Musyawarah ini memiliki tujuan utama untuk menentukan bentuk dan nilai ganti rugi terkait pengadaan tanah bagi pembangunan Pembangkit Listrik Panas Bumi (PLTP) Ulumbu dengan kapasitas total sebesar 2 x 20 MW. Diskusi difokuskan pada akses jalan untuk Wellpad J dan G, serta optimalisasi jalur akses dari STA 0+000 hingga 7+200.
Kehadiran TNI dalam forum ini memiliki makna yang lebih dalam dari sekadar formalitas. Peltu Setiyo Yubuwono menegaskan komitmen Koramil 1612-05/Satar Mese untuk mengawal setiap fase proyek strategis nasional ini guna memastikan pelaksanaannya berlangsung dengan transparansi, keadilan, dan mengedepankan kepentingan masyarakat.
Dalam sambutannya, Peltu Setiyo menekankan pentingnya komunikasi dua arah dan semangat musyawarah. Ia berharap setiap keputusan yang diambil dapat menjadi solusi yang saling menguntungkan, mempercepat pembangunan daerah, namun tetap menghormati hak-hak warga.
“Kami hadir untuk memastikan proses ini berjalan dengan aman dan harmonis. Pembangunan PLTP Ulumbu 5-6 adalah kesempatan berharga bagi kemajuan ekonomi Manggarai, tetapi prinsip keadilan dan kesejahteraan masyarakat harus selalu menjadi prioritas,” kata Peltu Setiyo Yubuwono di hadapan peserta.

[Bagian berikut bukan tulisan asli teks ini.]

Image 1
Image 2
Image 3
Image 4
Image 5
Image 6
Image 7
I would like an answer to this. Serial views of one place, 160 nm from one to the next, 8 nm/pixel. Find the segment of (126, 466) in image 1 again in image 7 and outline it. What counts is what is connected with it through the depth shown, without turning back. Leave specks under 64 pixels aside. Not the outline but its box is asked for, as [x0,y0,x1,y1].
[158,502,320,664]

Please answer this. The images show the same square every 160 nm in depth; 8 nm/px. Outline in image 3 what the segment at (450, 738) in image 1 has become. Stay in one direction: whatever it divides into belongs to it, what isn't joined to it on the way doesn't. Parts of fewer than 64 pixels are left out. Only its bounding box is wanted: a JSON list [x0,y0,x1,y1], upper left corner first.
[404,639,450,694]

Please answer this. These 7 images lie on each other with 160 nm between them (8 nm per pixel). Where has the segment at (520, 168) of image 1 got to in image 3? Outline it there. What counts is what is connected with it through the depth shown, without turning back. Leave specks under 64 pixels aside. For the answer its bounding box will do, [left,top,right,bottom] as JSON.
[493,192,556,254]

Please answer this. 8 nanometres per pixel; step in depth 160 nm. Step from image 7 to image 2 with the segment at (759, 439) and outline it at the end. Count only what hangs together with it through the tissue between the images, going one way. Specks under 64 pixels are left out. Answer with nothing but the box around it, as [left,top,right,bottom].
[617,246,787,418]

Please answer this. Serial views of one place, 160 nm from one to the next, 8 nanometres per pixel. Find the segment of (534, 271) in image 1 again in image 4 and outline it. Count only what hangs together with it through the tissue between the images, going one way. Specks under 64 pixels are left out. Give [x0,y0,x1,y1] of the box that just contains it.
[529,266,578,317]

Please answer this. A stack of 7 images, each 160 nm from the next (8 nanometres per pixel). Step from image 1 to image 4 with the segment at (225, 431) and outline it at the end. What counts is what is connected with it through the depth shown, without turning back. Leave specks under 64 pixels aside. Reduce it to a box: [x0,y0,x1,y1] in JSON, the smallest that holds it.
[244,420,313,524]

Musyawarah ini diharapkan dapat menjadi langkah maju dalam menyelesaikan administrasi lahan, sehingga proyek energi hijau ini segera dapat memberikan manfaat bagi masyarakat. Kerja sama antara pemerintah, aparat kewilayahan, dan tokoh masyarakat menjadi kunci untuk mewujudkan dampak positif dari pertumbuhan ekonomi melalui sektor energi secara berkelanjutan di Kabupaten Manggarai.